Set exercise: Copy everything from "The Foundation of" down to "Japanese Tradition, 100)" in the passage on Japanese Buddhism below, replacing "Duke of Zhou" with "Duke of Chou".
**** Document ****
The Foundation of Japanese Buddhism

From Korea to Japan
King Song of Paekches Memorial on Buddhism
(c. 552 CE)
This doctrine is among all doctrines the most excellent, but it is hard to explain and hard to comprehend. Even the Duke of Zhou and Confucius could not attain a knowledge of it. This doctrine can create religious merit and retribution without measure and without bounds, and so lead on to a full appreciation of the highest wisdom. Imagine a man in possession of treasures to his heart’s content, so that he might easily satisfy all his wishes in proportion as he used them. Thus it is with the treasure of this wonderful doctrine. Every prayer is fulfilled and naught is wanting. Moreover, from distant India it has extended hither to Korea, where there are none who do not receive it with reverence as it is preached to them. (Sources of Japanese Tradition, 100)

Nara Buddhism
Emperor Yomei’s son, Prince Shotoku (574-622), is honored by tradition as the founder of Japanese Buddhism. ... In 594, Shotoku issued an imperial decree that urged all people to accept the Three Refuges of Buddhism as the highest refuge for all living beings. In 604, he issued the Constitution in Seventeen Articles, a set of rules for government officials based on Buddhist, Confucianist, and Shinto teachings. ... To learn more about Buddhism, Prince Shotoku initiated diplomatic relations with China and sent official delegations of monastic scholars to China for study. It was because of this initiative that the Six Schools of Japanese Buddhism were founded based on Chinese models. As the pro-Chinese Fujiwara clan replaced the Soga clan as the dominant force in the imperial court, the new Chinese-based Buddhist schools began to grow into an intellectual and political force in Japan. This influence can be seen in the new capital of Japan established in 710 in the present-day city of Nara. The city was modeled on the Chinese capital of Chang’an, and the plan for Nara included Buddhist temples at several strategic places. Emperor Shomu (ruled 724-749) ordered the building of the famous temple, Todai-ji, that enshrined a huge statue of Vairocana Buddha, fifty-three feet tall and made of 450 tons of bronze gilded with gold. This “Great Eastern Temple,” dedicated in 757, was the centerpiece of the Nara system of Buddhist temples. It became the headquarters of the Kegon (Chinese: Huayan) School as well as a place associated with other Buddhist schools. In 741, Emperor Shomu also ordered the construction of two provincial temples (one for monks and one for nuns) in each province. In this positive environment, the Six Nara Schools flourished. (Buddhism: Introducing the Buddhist Experience, 310-1)
**** Excerpted data ****
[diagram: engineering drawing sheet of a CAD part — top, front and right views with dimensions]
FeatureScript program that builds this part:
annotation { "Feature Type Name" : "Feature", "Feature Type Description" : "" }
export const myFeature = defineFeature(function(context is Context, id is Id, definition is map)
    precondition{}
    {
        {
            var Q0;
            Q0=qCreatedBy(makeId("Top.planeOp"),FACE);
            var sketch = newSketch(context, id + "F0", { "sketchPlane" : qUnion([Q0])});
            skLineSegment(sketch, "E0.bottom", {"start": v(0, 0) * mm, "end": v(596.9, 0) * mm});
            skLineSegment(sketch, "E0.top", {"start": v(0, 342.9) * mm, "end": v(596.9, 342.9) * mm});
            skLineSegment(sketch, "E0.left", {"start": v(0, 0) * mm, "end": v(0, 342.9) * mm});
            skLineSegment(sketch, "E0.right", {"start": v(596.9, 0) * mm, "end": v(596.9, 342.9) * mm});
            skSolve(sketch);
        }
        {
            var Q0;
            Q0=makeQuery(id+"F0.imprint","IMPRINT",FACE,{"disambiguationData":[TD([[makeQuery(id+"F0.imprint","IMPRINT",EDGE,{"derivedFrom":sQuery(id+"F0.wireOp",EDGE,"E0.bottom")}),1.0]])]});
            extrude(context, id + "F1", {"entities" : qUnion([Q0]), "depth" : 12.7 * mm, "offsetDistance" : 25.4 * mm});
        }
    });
****
Result:
The Foundation of Japanese Buddhism

From Korea to Japan
King Song of Paekches Memorial on Buddhism
(c. 552 CE)
This doctrine is among all doctrines the most excellent, but it is hard to explain and hard to comprehend. Even the Duke of Chou and Confucius could not attain a knowledge of it. This doctrine can create religious merit and retribution without measure and without bounds, and so lead on to a full appreciation of the highest wisdom. Imagine a man in possession of treasures to his heart’s content, so that he might easily satisfy all his wishes in proportion as he used them. Thus it is with the treasure of this wonderful doctrine. Every prayer is fulfilled and naught is wanting. Moreover, from distant India it has extended hither to Korea, where there are none who do not receive it with reverence as it is preached to them. (Sources of Japanese Tradition, 100)